“The conqueror’s rule and write history in their own image.”

I remember growing up and being around my white friends, at Saint Lawrence Academy in San Jose, California in the early seventies and being only one of a handful of black kids in the whole school. I felt the need to fit in. I was always a little hypersensitive about my color, since I was constantly being reminded of the color of my skin on a daily basis. I used to hate Black History Month because being only one of two black kids in the 7th grade, I and the other black kid had to play every black person in the history of the world whenever the school needed a black character for their plays. I remember my English teacher would always say to the class when it was time for a new school play,

English Teacher. Well class, we are planning to do the Thirteen Stations for the school play this year, and there is just one more role we need to fill. Did you know that a black man helped Jesus carry the cross?

Little Lynel. Shit!

English Teacher. So who do you think should play the role of the black person who helps Jesus our lord and savior to his crucifixion?”

Class: Lynel!

Lynel: Shit!

Not only did I have to be the token black kid in the play but I also had to portray a character who helps Jesus carry His cross to His death. I did not see this as a good thing. I would rather have been the brother who helped Him to escape. I didn’t really know anything about racism until I started attending white schools and living in white neighborhoods. That is the first time I became aware of the fact that I had more than one name. I had the name that my mother and father had given me, and I also had the name that I inherited, as a member of my particular community.

To some people my name was Lynel, and to others, my name would always be…“The Nigger!” At that time in my life I was in need of acceptance and acknowledgement, especially not having my mother and father in the picture. My mother was a prostitute and my father was a pimp, so I sometimes had to make friends with people who I didn’t necessarily agree with wholeheartedly, in order not to be alone or for protection. As the saying goes “misery loves company”. So I clung to those friends who would accept me, even if it was only on their terms.

I remember one day, when I was hanging out with my friends at the lunch break. The word around school was that there was a new black kid. That seemed to be welcome news to me since I was tired of being the only Black thespian in the school. My hope was that this new kid could act. My white friends expressed their anger and hatred towards him, and looked at each other in agreement, and said in unison, “Now that’s a nigger” as he walked by us as we were standing by the gym. But they immediately turned to me and said, “Don’t worry Lynel, you’re one of us”.

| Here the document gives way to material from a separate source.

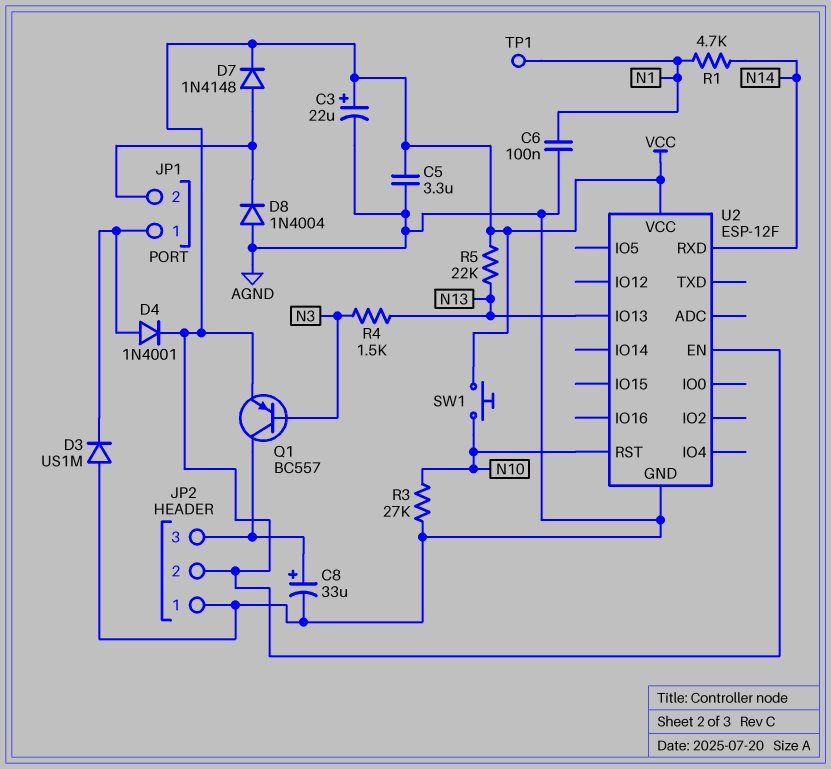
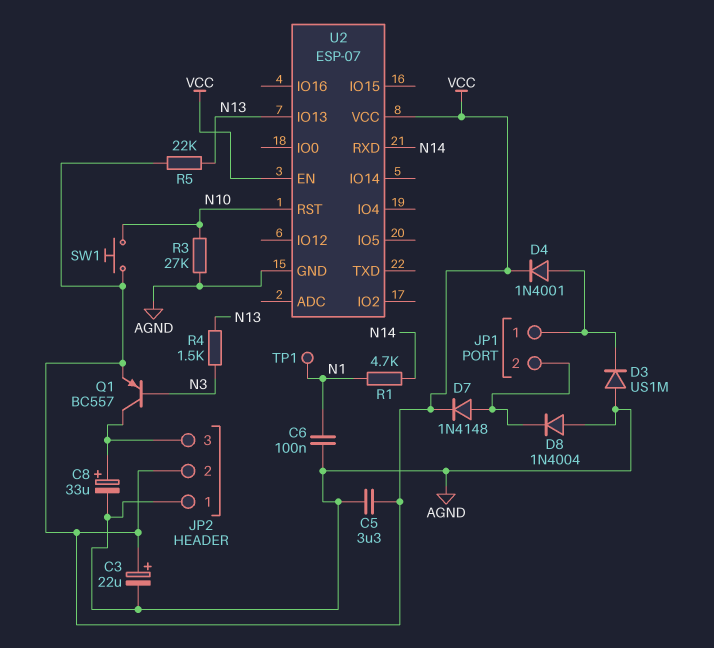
U2: ESP-12F -> ESP-07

I thought to myself, if the new kid is a nigger, then what am I? I felt like that kid again, the one who used to pretend that he was invisible; walking around town, surprised that people could still see me, in spite of having the powers of invisibility. I remember when my older brother told me to go inside the drugstore and steal a pack a bubble gum for him. I think I was five or six at the time. I knew that I could get away with it because I could become invisible. So I walked into the drug store and made my way over to the candy section.

I picked up the pack of gum and put it into my pocket. It did not matter that the clerk was standing right in front of the candy section because I was invisible. And as I started to make a bee-line for the front door, the clerk stopped me and said “Are you stealing that gum?” I just kept asking him “How did you see me?” “I’m invisible”! He asked me if my older brother had told me to come in to the store and steal the gum for him, since he could see my brother standing right in front of the front door waiting for me. The next thing I know, my brother took off up the street like he had stole something and not me.

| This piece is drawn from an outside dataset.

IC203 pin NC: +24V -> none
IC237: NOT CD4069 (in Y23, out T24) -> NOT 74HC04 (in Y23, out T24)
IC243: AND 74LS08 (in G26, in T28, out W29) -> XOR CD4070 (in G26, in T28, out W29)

Anyway, what did my friends at Saint Lawrence mean by saying that I was one of them? I certainly wasn’t white like them. To tell you the truth, I looked more like the new black kid than my Caucasian classmates. Hmm… it took me awhile, but I finally understood what they were trying to say. I was the type of black person that they were willing to accept, and he wasn’t. At that moment I knew that a decision had to be made and made quickly.

I had to choose to live my life being accepting of white people, in order to make it in the white man’s world, or choose to side with the black kid, and become the subject of ridicule and disdain. I had to hurry up and make a decision, because they were waiting for my response. At that moment time stood still and while deciding ,I had a flashback. All of a sudden I was back in my room, and I was five years old again, and Grandma Pocahontas was next to me helping me to say my bedtime prayers for the very first time.

Grandma Pocahontas. Ok, now let’s try and say it together. Are you ready?

Little Lynel. Yes grandma.

Grandma Pocahontas. Here we go on three alright? Ready? one…two… three…

Grandma Poky and Little Lynel. Now I lay me down to sleep, I pray the Lord my soul to keep, and if I should die, before I wake, I pray the Lord, my soul to take.

But I was just daydreaming, because when I came to, my friends were still standing there waiting for my response to the new kid. This was going to be the hardest decision of my young life, to not only abandon my own people, but to also abandon myself. And on March 26, 1977, “a day that will live in infamy”, I made the choice to survive at the cost of my soul. And once I did this, the words that my friends had been waiting for started to pour out of my mouth .Like a mighty river. I said to them, “Yeah, the new kid… is a nigger” and we all laughed… all the way home.